Quantitative genetics of relative organ weight variation in captive baboons.

Anthropoid phylogeny has been characterized by dramatic increases in relative brain size. Given the importance of genetic mechanisms in evolution, quantitative genetic analyses of the biological concomitants of relative brain size variation should greatly augment our understanding of this phylogenetic phenomenon. In humans the brain is often linked metabolically with three other organs--heart, kidneys, and liver--that together account for most of the total basal metabolic rate. Because the weights of these four organs are proportional to their individual organ metabolic rates, their summed weights have been used by previous researchers as a proxy measure for their composite organ metabolic rate. We have conducted a quantitative genetic analysis of variation in the relative weights of these four organs in a population of captive baboons from the Southwest Foundation for Biomedical Research. These analyses were performed on loge-transformed organ weights available for 601 animals, 307 of which were assigned to 25 pedigrees containing 2 to 49 members; the remaining 294 animals were treated as independent individuals. Moderate but statistically significant (p < 0.005) heritabilities were estimated for all four organ weights: h2brain = 0.409 +/- 0.147, h2heart = 0.386 +/- 0.184, h2kidneys = 0.468 +/- 0.152, and h2liver = 0.600 +/- 0.160. Significant (p < 0.05) additive genetic correlations were estimated between brain and liver weights (rho G = 0.568) and between liver and kidney weights (rho G = 0.858).
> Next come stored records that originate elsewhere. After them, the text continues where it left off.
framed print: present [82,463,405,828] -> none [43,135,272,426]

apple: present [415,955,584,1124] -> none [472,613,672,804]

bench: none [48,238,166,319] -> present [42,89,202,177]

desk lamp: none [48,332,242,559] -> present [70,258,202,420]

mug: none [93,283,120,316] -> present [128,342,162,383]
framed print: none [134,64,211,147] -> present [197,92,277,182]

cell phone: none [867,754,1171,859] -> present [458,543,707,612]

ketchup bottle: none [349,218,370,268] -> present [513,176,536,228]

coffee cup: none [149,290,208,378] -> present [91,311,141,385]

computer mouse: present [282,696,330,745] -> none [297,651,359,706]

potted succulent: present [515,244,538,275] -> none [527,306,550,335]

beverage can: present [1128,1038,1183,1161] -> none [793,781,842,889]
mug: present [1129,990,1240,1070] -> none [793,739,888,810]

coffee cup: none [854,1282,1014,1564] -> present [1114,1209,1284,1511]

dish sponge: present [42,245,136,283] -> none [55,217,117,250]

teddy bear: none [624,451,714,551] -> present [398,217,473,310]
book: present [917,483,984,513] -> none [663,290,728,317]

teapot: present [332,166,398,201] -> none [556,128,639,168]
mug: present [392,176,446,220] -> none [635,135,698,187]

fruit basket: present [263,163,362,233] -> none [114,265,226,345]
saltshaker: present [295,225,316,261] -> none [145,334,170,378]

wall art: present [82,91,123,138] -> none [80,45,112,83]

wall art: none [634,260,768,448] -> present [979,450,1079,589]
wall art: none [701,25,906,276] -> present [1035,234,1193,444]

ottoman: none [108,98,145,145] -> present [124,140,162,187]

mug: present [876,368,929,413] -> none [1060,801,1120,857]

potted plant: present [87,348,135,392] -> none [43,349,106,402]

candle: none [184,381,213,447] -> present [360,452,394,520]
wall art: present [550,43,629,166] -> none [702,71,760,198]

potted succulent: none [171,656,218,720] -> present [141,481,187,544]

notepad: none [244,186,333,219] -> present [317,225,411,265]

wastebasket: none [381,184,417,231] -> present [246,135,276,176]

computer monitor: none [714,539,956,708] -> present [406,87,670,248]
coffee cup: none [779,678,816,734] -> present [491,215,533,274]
Significant (p < 0.05) environmental correlations were identified for heart and kidney weights (rho E = 0.551) and for liver and kidney weights (rho E = 0.684). Our results clearly demonstrate that the four organ weights have substantial heritable components that, because of their similar magnitudes, are probably equally susceptible to selection. However, the patterns of intercorrelation revealed by our analyses of the genetic and environmental correlation matrices indicate that, of the four organs composing the proxy measure of organ metabolic rate, only the liver and the kidneys are likely to exhibit correlated responses to selection for increased relative brain size such as that observed in the anthropoid fossil record.